The report proposes a series of “Fast-Track” solutions focused on a digital-first environment to reduce average clearance times from nearly five days to just two.
The primary interventions include a Joint Inspection Scheduling Platform to synchronise Customs and other government agencies (OGA) checks, a digital system to automate post-clearance logistics like truck appointments, and a significant expansion of scanning technology to replace the current reliance on manual physical examinations for 99 percent of cargo.
It also recommends deep technical and institutional reforms to ensure long-term stability and regional competitiveness.
Key operational upgrades involve harmonising risk management data between agencies and stabilizing IT infrastructure to prevent frequent system downtimes that currently stall declarations.
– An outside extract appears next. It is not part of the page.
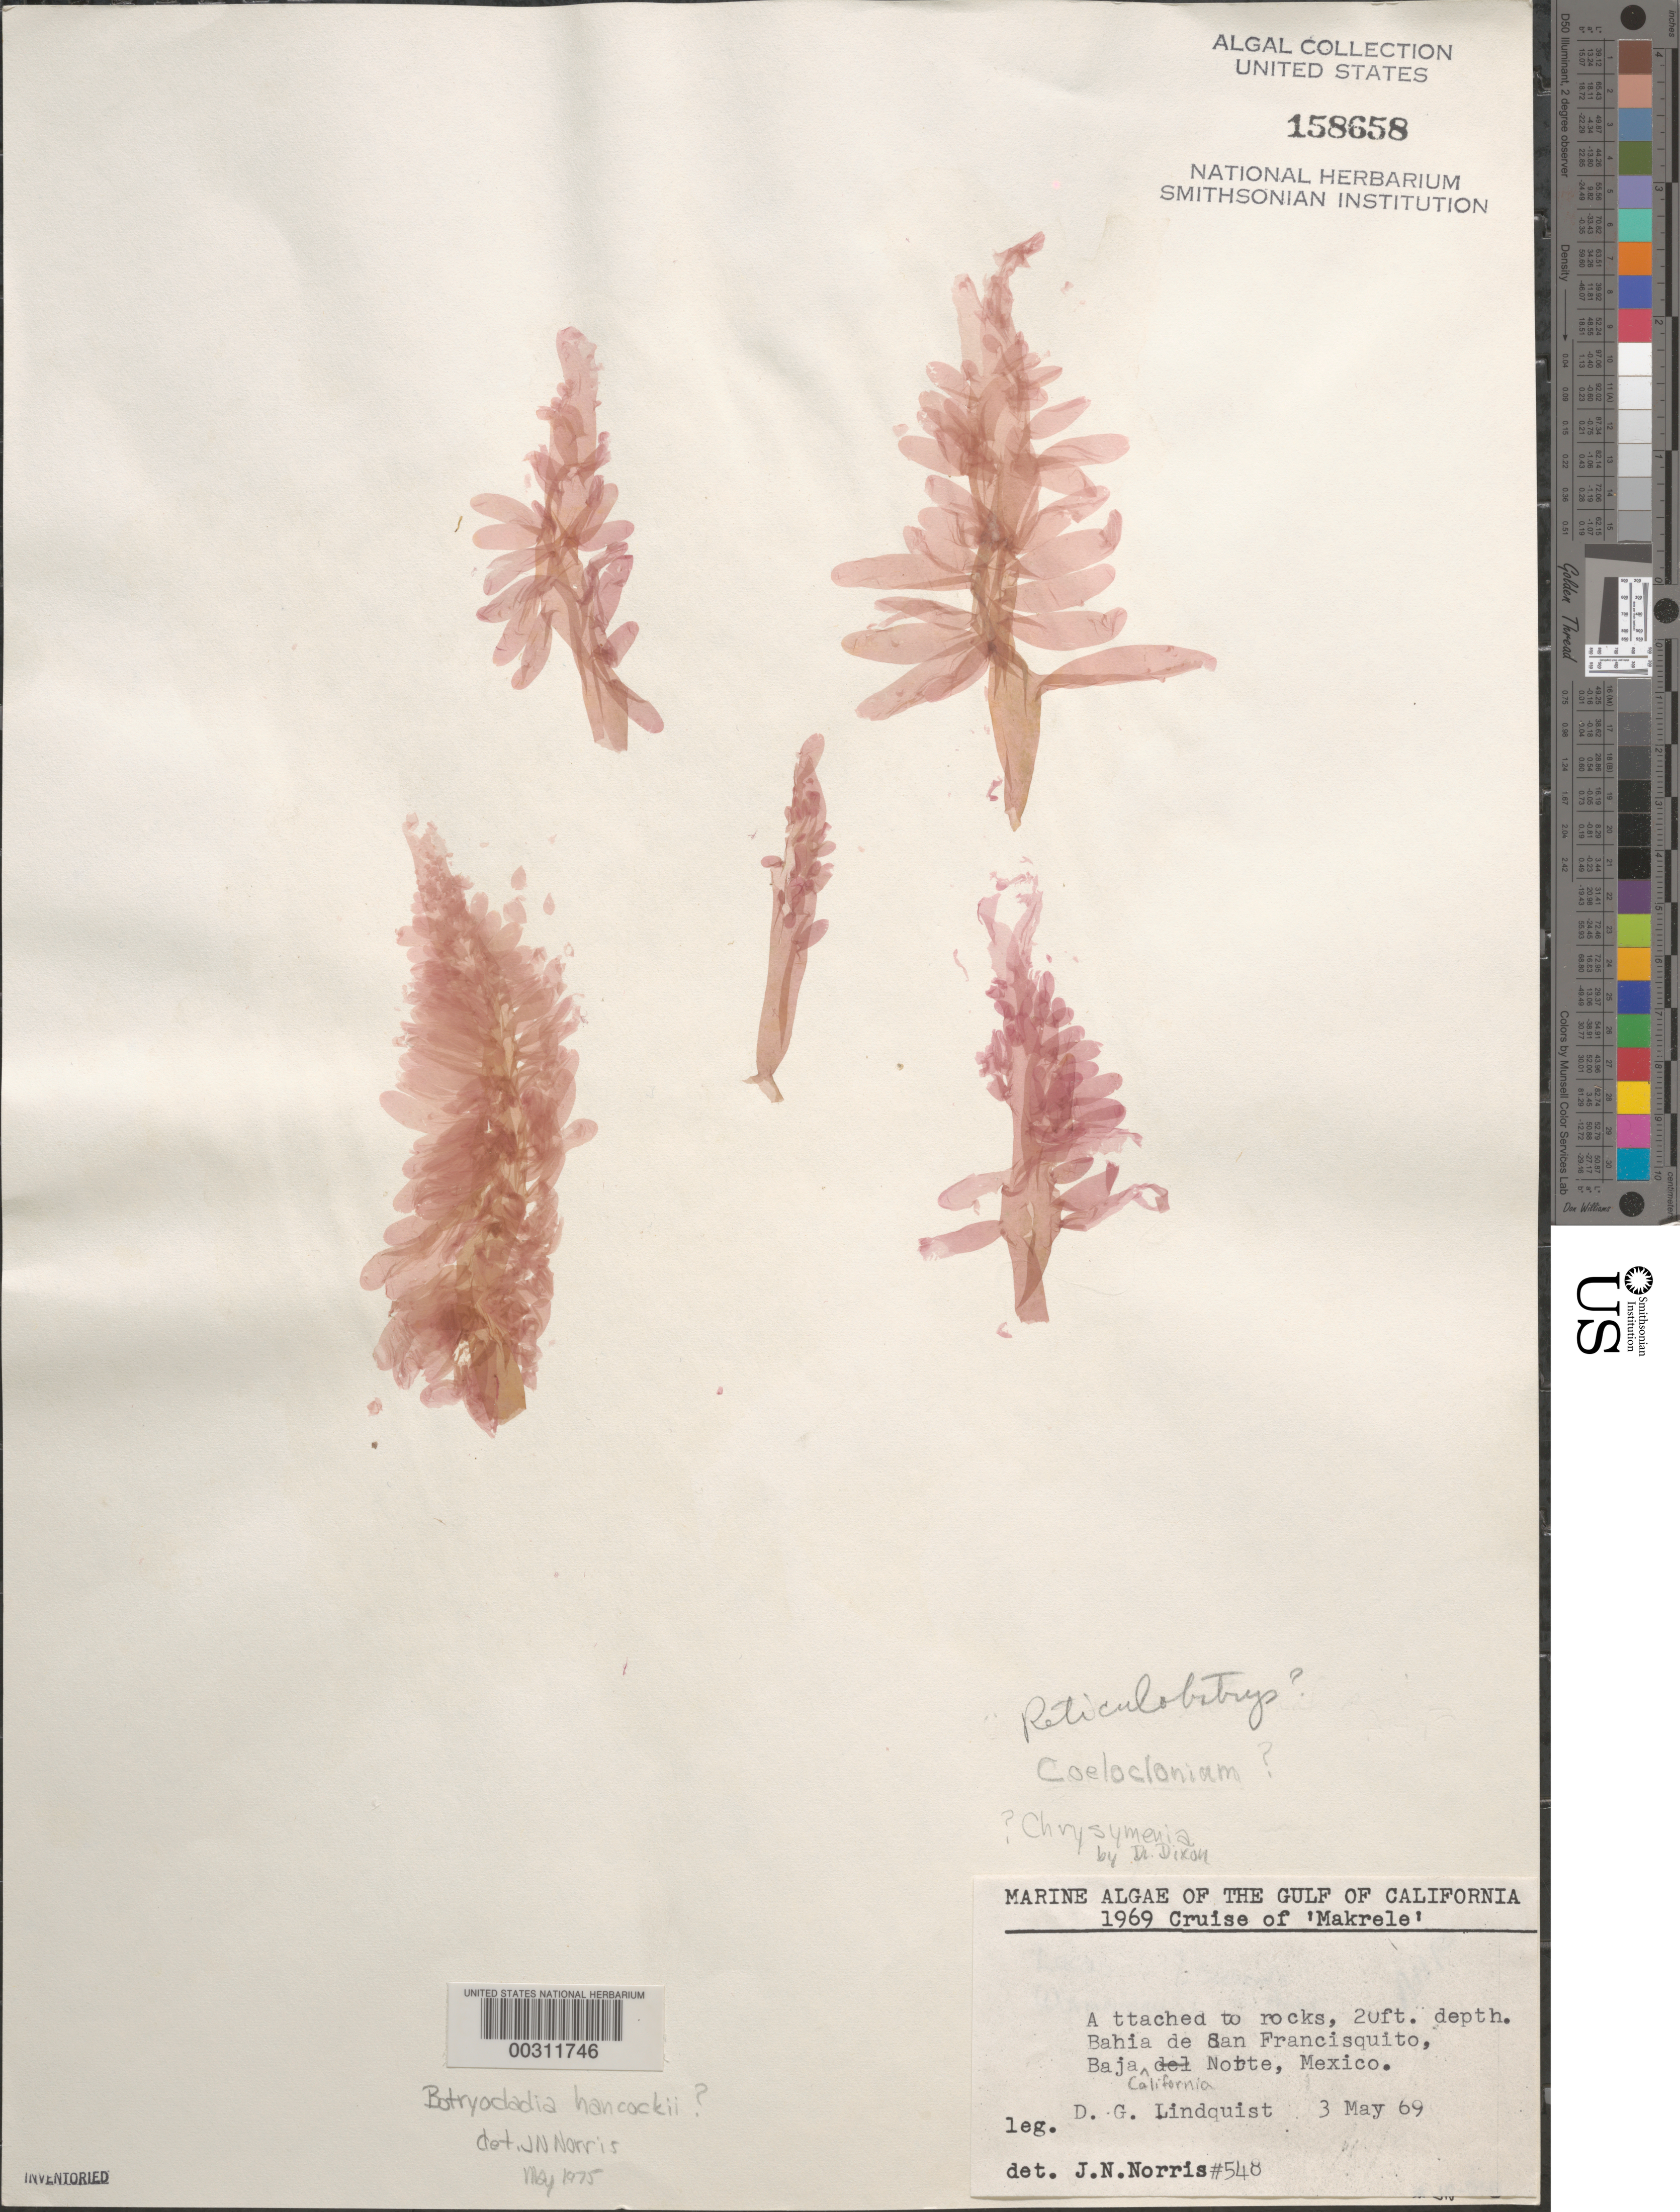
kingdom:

Strategically, the report calls for the establishment of a dedicated TRS Reform Implementation Task Force to oversee these changes and suggests institutionalizing the TRS as a regular benchmarking activity aligned with national development goals and the AfCFTA roadmap.
The TRS showed the importance of transparency and capacity building to bridge existing knowledge gaps among stakeholders.
Recommended measures include the launch of public performance dashboards for real-time visibility and standardized training programs, such as a “TRS Handbook,” to improve procedural compliance.
Bashir Adeniyi, the comptroller-general of Customs said the findings will clear a path to “reducing cargo dwell time, enhancing inter-agency coordination, and aligning Nigeria’s practices with its commitments under the World Trade Organization (WTO) Trade Facilitation Agreement (TFA).”